Data integration of genome and phenome data of cultivated and forest plants
According to the FAO, plant diseases cause an annual loss of 20–40% in global food production. Massive sequencing of cultivated and forest plants enables the causes of plant diseases to be studied. Plant sequencing and genotyping, including pathogens and diseases, generate large amounts of genetic variation data. EURISCO (European Search Catalogue for Plant Genetic Resources) contains information about 1.9 million cultivated plants and their wild relatives. The samples have been collected by almost 400 organisations.
The ECP enables genotype-phenotype analysis of cultivated plants, based on the widest available public data resources. This data has been assembled from geographically separate research institutions. The key function is a search robot that receives searches from users, to whom it transfers integrated search results obtained from various data sources. Users can transfer the selected data into the cloud infrastructure for analysis.
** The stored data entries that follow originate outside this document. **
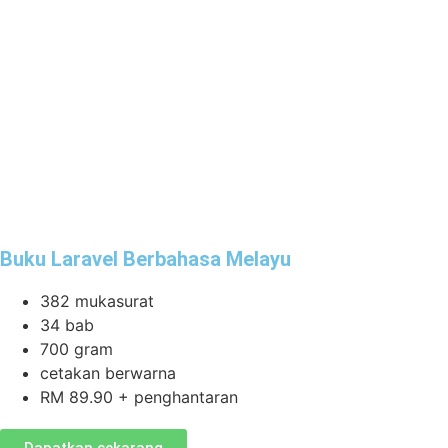
Buku Laravel Berbahasa Melayu
382 mukasurat
34 bab
700 gram
cetakan berwarna
RM 89.90 + penghantaran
Integration of ELIXIR infrastructure for the study of rare diseases
The European Organisation of Rare Diseases (EURORDIS) estimates that some 30 million people in 25 EU countries have a rare disease. This translates into 6–8% of all people in the EU. The International Rare Diseases Research Consortium has set itself the target of developing 200 new forms of treatment for rare diseases by 2020.
ELIXIR has published a customised collection of tools and services to help in the development of new treatments. The collection is available through the ELIXIR biotools service (bio.tools). Researchers of rare diseases can deposit raw data, run a gene mapping and pick gvcf files (genomic variant call format) for analysis. This defines the text file used in bioinformatics when gene sequence variations are stored.
The patient’s metadata (illness, treatment, treatment results), patient samples in biobanks and all EGA can be obtained through the ECP.